WHAT IT MEANS TO PREACH CHRIST
I. To preach Christ means to preach the Old Testament, because the Old Testament is a testimony of Christ, the Messianic hope of the Hebrews. Of the Old Testament Scriptures, Jesus said, "These ... bear witness of me" (John 5:29). The 333 prophecies of the Old Testament are all fulfilled in Christ (Luke 24:44); its glorious history was "written for our admonition" (1 Corinthians 10:11); and when the noted Bible commentator, Dr. Adam Clarke, chose a topic sentence for his life's work, it was a New Testament text focused on the Old Testament (Romans 15:4). The apostolic preachers, notably Paul, customarily taught from the Old Testament (Acts 17:34).
II. To preach Christ means to preach the New Testament. The good news of salvation for mankind is found only in the word of Christ "through the apostles" (1 Peter 3:2); and, since the word of the apostles is available only in the New Testament, one cannot preach Christ without preaching the New Testament. To preach Christ is to preach the New Testament which is the word of the apostles who "heard him"! This, of course, eliminates the doctrines of men. If one wishes to receive the doctrines of men, he may do so from their books; but the true doctrine of Christ through the apostles is found in their book the New Testament.
III. To preach Christ is to preach all of the great facts, promises and commandments of the gospel.
A. A bare catalogue of the facts of the gospel is overwhelming: God entered our earth-life as a man, in the person of Jesus of Nazareth, fulfilling the great prophecies of the Old Testament; he wrought the greatest wonders ever seen on earth, even raising the dead again and again; he was despised and rejected; he died on the cross according to the Scriptures in order to procure eternal life for men; he rose the third day, ascended to the right hand of God, established his church, sent the Holy Spirit, is reigning until all enemies are destroyed; and finally, he will raise to life again all who ever lived on earth, preside over the final judgment and appoint all men their destiny.

________________

- WORK ORDER A
Put the records into a Markdown table with the columns "Number" and "Entry", starting with the first line of the records and going on through the line containing "professionals with the". Skip blank lines, and leave the pictures out.

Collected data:
________________

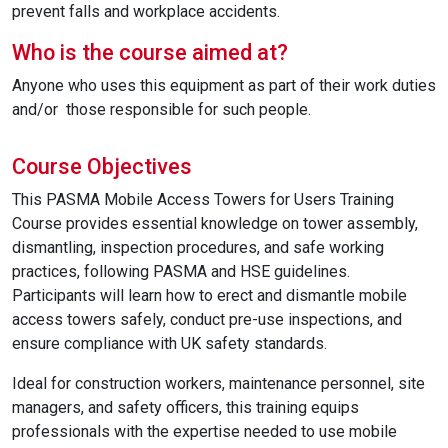
prevent falls and workplace accidents.
Who is the course aimed at?
Anyone who uses this equipment as part of their work duties
and/or those responsible for such people.
Course Objectives
This PASMA Mobile Access Towers for Users Training
Course provides essential knowledge on tower assembly,
dismantling, inspection procedures, and safe working
practices, following PASMA and HSE guidelines.
Participants will learn how to erect and dismantle mobile
access towers safely, conduct pre-use inspections, and
ensure compliance with UK safety standards.
Ideal for construction workers, maintenance personnel, site
managers, and safety officers, this training equips
professionals with the expertise needed to use mobile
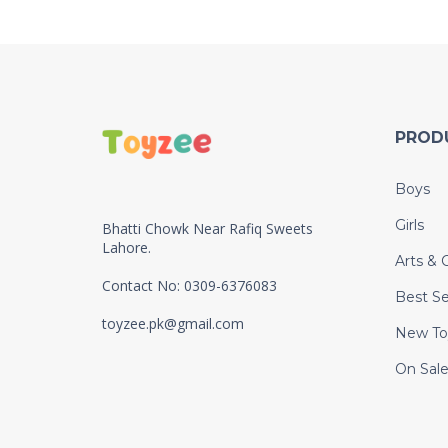
PROD
Boys
Girls
Bhatti Chowk Near Rafiq Sweets
Lahore.
Arts & C
Contact No: 0309-6376083
Best Se
toyzee.pk@gmail.com
New To
On Sal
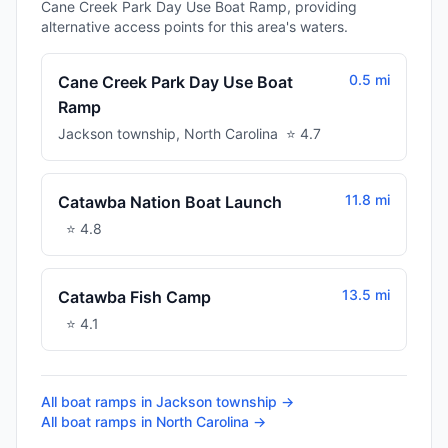
Cane Creek Park Day Use Boat Ramp, providing
alternative access points for this area's waters.
0.5 mi
Cane Creek Park Day Use Boat
Ramp
Jackson township
,
North Carolina
⭐
4.7
11.8 mi
Catawba Nation Boat Launch
⭐
4.8
13.5 mi
Catawba Fish Camp
⭐
4.1
All boat ramps in
Jackson township
→
All boat ramps in
North Carolina
→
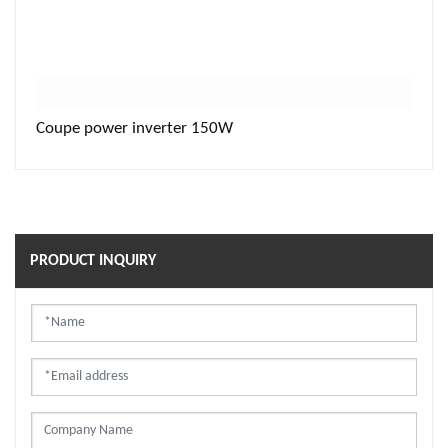
Coupe power inverter 150W
PRODUCT INQUIRY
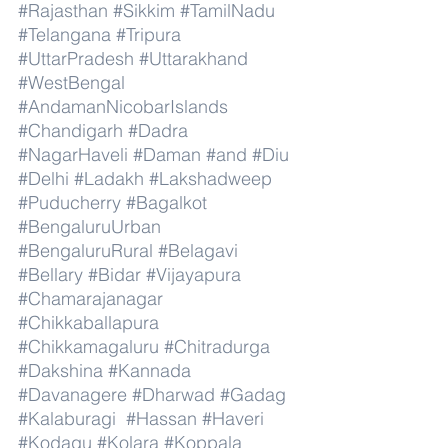
#Rajasthan
#Sikkim
#TamilNadu
#Telangana
#Tripura
#UttarPradesh
#Uttarakhand
#WestBengal
#AndamanNicobarIslands
#Chandigarh
#Dadra
#NagarHaveli
#Daman
#and
#Diu
#Delhi
#Ladakh
#Lakshadweep
#Puducherry
#Bagalkot
#BengaluruUrban
#BengaluruRural
#Belagavi
#Bellary
#Bidar
#Vijayapura
#Chamarajanagar
#Chikkaballapura
#Chikkamagaluru
#Chitradurga
#Dakshina
#Kannada
#Davanagere
#Dharwad
#Gadag
#Kalaburagi
#Hassan
#Haveri
#Kodagu
#Kolara
#Koppala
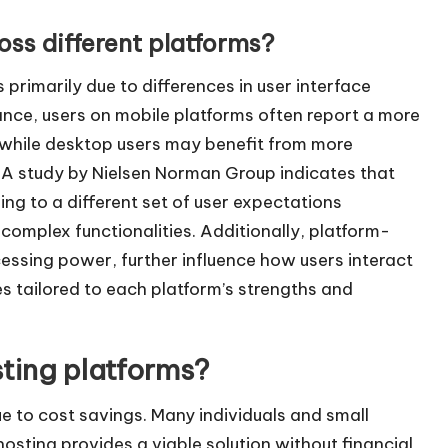
ss different platforms?
primarily due to differences in user interface
ance, users on mobile platforms often report a more
 while desktop users may benefit from more
. A study by Nielsen Norman Group indicates that
ing to a different set of user expectations
mplex functionalities. Additionally, platform-
cessing power, further influence how users interact
ces tailored to each platform’s strengths and
ting platforms?
e to cost savings. Many individuals and small
osting provides a viable solution without financial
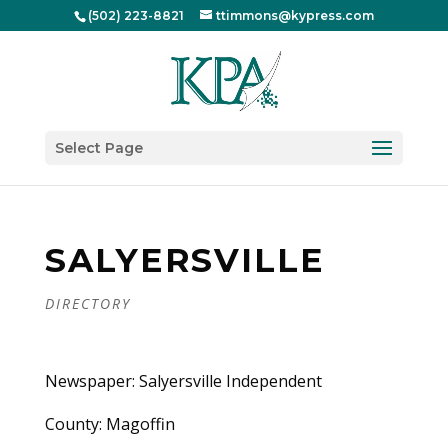
(502) 223-8821
ttimmons@kypress.com
Select Page
SALYERSVILLE
DIRECTORY
Newspaper: Salyersville Independent
County: Magoffin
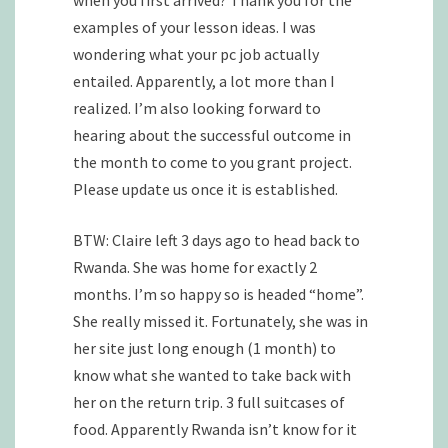
examples of your lesson ideas. I was
wondering what your pc job actually
entailed. Apparently, a lot more than I
realized. I’m also looking forward to
hearing about the successful outcome in
the month to come to you grant project.
Please update us once it is established.
BTW: Claire left 3 days ago to head back to
Rwanda. She was home for exactly 2
months. I’m so happy so is headed “home”.
She really missed it. Fortunately, she was in
her site just long enough (1 month) to
know what she wanted to take back with
her on the return trip. 3 full suitcases of
food. Apparently Rwanda isn’t know for it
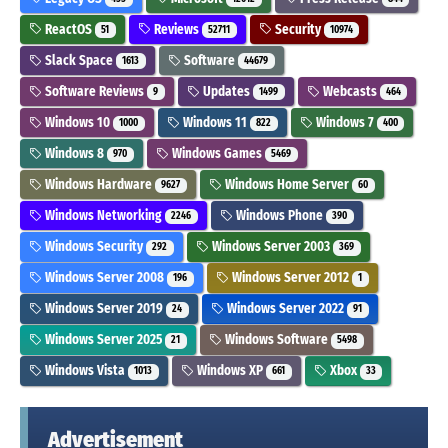
ReactOS
Reviews
Security
51
52711
10974
Slack Space
Software
1613
44679
Software Reviews
Updates
Webcasts
9
1499
464
Windows 10
Windows 11
Windows 7
1000
822
400
Windows 8
Windows Games
970
5469
Windows Hardware
Windows Home Server
9627
60
Windows Networking
Windows Phone
2246
390
Windows Security
Windows Server 2003
292
369
Windows Server 2008
Windows Server 2012
196
1
Windows Server 2019
Windows Server 2022
24
91
Windows Server 2025
Windows Software
21
5498
Windows Vista
Windows XP
Xbox
1013
661
33
Advertisement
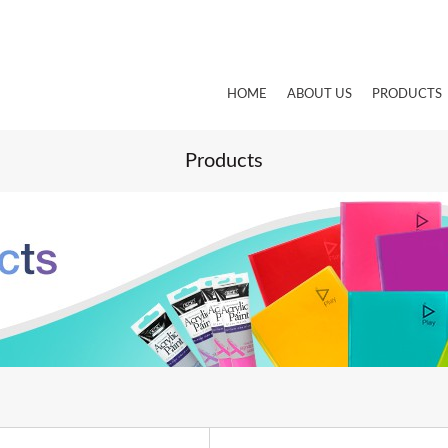
HOME
ABOUT US
PRODUCTS
Products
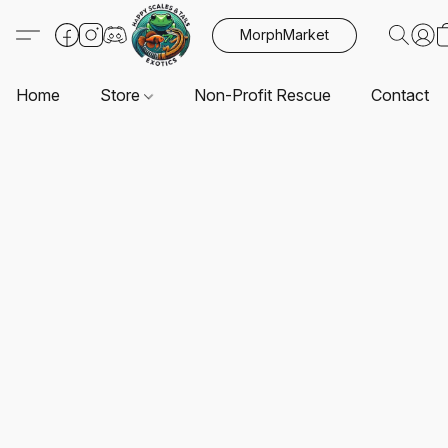
MorphMarket
Home
Store
Non-Profit Rescue
Contact U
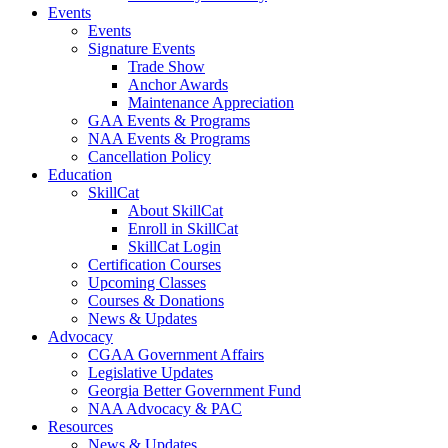
Events
Events
Signature Events
Trade Show
Anchor Awards
Maintenance Appreciation
GAA Events & Programs
NAA Events & Programs
Cancellation Policy
Education
SkillCat
About SkillCat
Enroll in SkillCat
SkillCat Login
Certification Courses
Upcoming Classes
Courses & Donations
News & Updates
Advocacy
CGAA Government Affairs
Legislative Updates
Georgia Better Government Fund
NAA Advocacy & PAC
Resources
News & Updates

________________

- WORK ORDER B
In the passage on preaching Christ, rewrite the part starting with "II. To preach Christ means" and going on through "of the gospel.", changing "apostles" to "disciples".

- YOUR SOLUTION A
| Number | Entry |
|---|---|
| 1 | prevent falls and workplace accidents. |
| 2 | Who is the course aimed at? |
| 3 | Anyone who uses this equipment as part of their work duties |
| 4 | and/or those responsible for such people. |
| 5 | Course Objectives |
| 6 | This PASMA Mobile Access Towers for Users Training |
| 7 | Course provides essential knowledge on tower assembly, |
| 8 | dismantling, inspection procedures, and safe working |
| 9 | practices, following PASMA and HSE guidelines. |
| 10 | Participants will learn how to erect and dismantle mobile |
| 11 | access towers safely, conduct pre-use inspections, and |
| 12 | ensure compliance with UK safety standards. |
| 13 | Ideal for construction workers, maintenance personnel, site |
| 14 | managers, and safety officers, this training equips |
| 15 | professionals with the expertise needed to use mobile |

- YOUR SOLUTION B
II. To preach Christ means to preach the New Testament. The good news of salvation for mankind is found only in the word of Christ "through the disciples" (1 Peter 3:2); and, since the word of the disciples is available only in the New Testament, one cannot preach Christ without preaching the New Testament. To preach Christ is to preach the New Testament which is the word of the disciples who "heard him"! This, of course, eliminates the doctrines of men. If one wishes to receive the doctrines of men, he may do so from their books; but the true doctrine of Christ through the disciples is found in their book the New Testament.
III. To preach Christ is to preach all of the great facts, promises and commandments of the gospel.